** Begin **
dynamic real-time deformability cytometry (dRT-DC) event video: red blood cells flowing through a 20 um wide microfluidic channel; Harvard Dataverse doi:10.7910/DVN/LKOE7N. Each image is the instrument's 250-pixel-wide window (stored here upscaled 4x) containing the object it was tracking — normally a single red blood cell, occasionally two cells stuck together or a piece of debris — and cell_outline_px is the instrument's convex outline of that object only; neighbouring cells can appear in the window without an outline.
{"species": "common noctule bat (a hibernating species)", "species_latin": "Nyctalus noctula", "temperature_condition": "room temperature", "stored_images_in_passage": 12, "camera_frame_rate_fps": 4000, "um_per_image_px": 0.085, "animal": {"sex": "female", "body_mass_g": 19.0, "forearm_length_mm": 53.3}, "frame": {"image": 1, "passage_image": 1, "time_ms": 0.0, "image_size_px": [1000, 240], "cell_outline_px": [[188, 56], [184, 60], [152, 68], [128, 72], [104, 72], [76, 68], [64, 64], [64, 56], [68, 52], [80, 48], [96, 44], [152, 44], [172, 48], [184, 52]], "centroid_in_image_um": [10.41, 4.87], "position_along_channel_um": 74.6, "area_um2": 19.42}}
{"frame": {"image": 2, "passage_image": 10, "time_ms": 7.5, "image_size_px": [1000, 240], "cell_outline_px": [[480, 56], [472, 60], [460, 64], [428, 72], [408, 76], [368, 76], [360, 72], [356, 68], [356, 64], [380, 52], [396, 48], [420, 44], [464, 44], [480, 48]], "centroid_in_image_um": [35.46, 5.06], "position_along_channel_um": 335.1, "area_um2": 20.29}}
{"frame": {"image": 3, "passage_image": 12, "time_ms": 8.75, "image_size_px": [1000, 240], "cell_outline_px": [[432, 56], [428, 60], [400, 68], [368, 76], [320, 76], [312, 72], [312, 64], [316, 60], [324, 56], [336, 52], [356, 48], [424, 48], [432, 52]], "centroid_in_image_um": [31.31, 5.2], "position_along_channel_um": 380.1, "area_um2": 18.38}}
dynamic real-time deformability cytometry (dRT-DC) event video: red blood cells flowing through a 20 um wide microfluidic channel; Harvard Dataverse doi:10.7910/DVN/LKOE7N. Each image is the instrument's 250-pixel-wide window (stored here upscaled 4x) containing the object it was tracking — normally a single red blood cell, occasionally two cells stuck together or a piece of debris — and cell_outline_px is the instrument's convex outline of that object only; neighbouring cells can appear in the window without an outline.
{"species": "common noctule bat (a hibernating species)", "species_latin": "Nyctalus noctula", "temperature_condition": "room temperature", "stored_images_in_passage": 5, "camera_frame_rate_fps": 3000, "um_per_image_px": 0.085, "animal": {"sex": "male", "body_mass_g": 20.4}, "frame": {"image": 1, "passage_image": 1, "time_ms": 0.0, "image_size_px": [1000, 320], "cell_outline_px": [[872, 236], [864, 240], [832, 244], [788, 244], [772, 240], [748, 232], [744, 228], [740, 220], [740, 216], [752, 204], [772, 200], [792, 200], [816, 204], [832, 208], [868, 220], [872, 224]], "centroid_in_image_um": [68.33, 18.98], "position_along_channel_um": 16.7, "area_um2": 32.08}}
** End **
Set problem
Using the listing above, reproduce each line without omission.

Result for this exercise
dynamic real-time deformability cytometry (dRT-DC) event video: red blood cells flowing through a 20 um wide microfluidic channel; Harvard Dataverse doi:10.7910/DVN/LKOE7N. Each image is the instrument's 250-pixel-wide window (stored here upscaled 4x) containing the object it was tracking — normally a single red blood cell, occasionally two cells stuck together or a piece of debris — and cell_outline_px is the instrument's convex outline of that object only; neighbouring cells can appear in the window without an outline.
{"species": "common noctule bat (a hibernating species)", "species_latin": "Nyctalus noctula", "temperature_condition": "room temperature", "stored_images_in_passage": 12, "camera_frame_rate_fps": 4000, "um_per_image_px": 0.085, "animal": {"sex": "female", "body_mass_g": 19.0, "forearm_length_mm": 53.3}, "frame": {"image": 1, "passage_image": 1, "time_ms": 0.0, "image_size_px": [1000, 240], "cell_outline_px": [[188, 56], [184, 60], [152, 68], [128, 72], [104, 72], [76, 68], [64, 64], [64, 56], [68, 52], [80, 48], [96, 44], [152, 44], [172, 48], [184, 52]], "centroid_in_image_um": [10.41, 4.87], "position_along_channel_um": 74.6, "area_um2": 19.42}}
{"frame": {"image": 2, "passage_image": 10, "time_ms": 7.5, "image_size_px": [1000, 240], "cell_outline_px": [[480, 56], [472, 60], [460, 64], [428, 72], [408, 76], [368, 76], [360, 72], [356, 68], [356, 64], [380, 52], [396, 48], [420, 44], [464, 44], [480, 48]], "centroid_in_image_um": [35.46, 5.06], "position_along_channel_um": 335.1, "area_um2": 20.29}}
{"frame": {"image": 3, "passage_image": 12, "time_ms": 8.75, "image_size_px": [1000, 240], "cell_outline_px": [[432, 56], [428, 60], [400, 68], [368, 76], [320, 76], [312, 72], [312, 64], [316, 60], [324, 56], [336, 52], [356, 48], [424, 48], [432, 52]], "centroid_in_image_um": [31.31, 5.2], "position_along_channel_um": 380.1, "area_um2": 18.38}}
dynamic real-time deformability cytometry (dRT-DC) event video: red blood cells flowing through a 20 um wide microfluidic channel; Harvard Dataverse doi:10.7910/DVN/LKOE7N. Each image is the instrument's 250-pixel-wide window (stored here upscaled 4x) containing the object it was tracking — normally a single red blood cell, occasionally two cells stuck together or a piece of debris — and cell_outline_px is the instrument's convex outline of that object only; neighbouring cells can appear in the window without an outline.
{"species": "common noctule bat (a hibernating species)", "species_latin": "Nyctalus noctula", "temperature_condition": "room temperature", "stored_images_in_passage": 5, "camera_frame_rate_fps": 3000, "um_per_image_px": 0.085, "animal": {"sex": "male", "body_mass_g": 20.4}, "frame": {"image": 1, "passage_image": 1, "time_ms": 0.0, "image_size_px": [1000, 320], "cell_outline_px": [[872, 236], [864, 240], [832, 244], [788, 244], [772, 240], [748, 232], [744, 228], [740, 220], [740, 216], [752, 204], [772, 200], [792, 200], [816, 204], [832, 208], [868, 220], [872, 224]], "centroid_in_image_um": [68.33, 18.98], "position_along_channel_um": 16.7, "area_um2": 32.08}}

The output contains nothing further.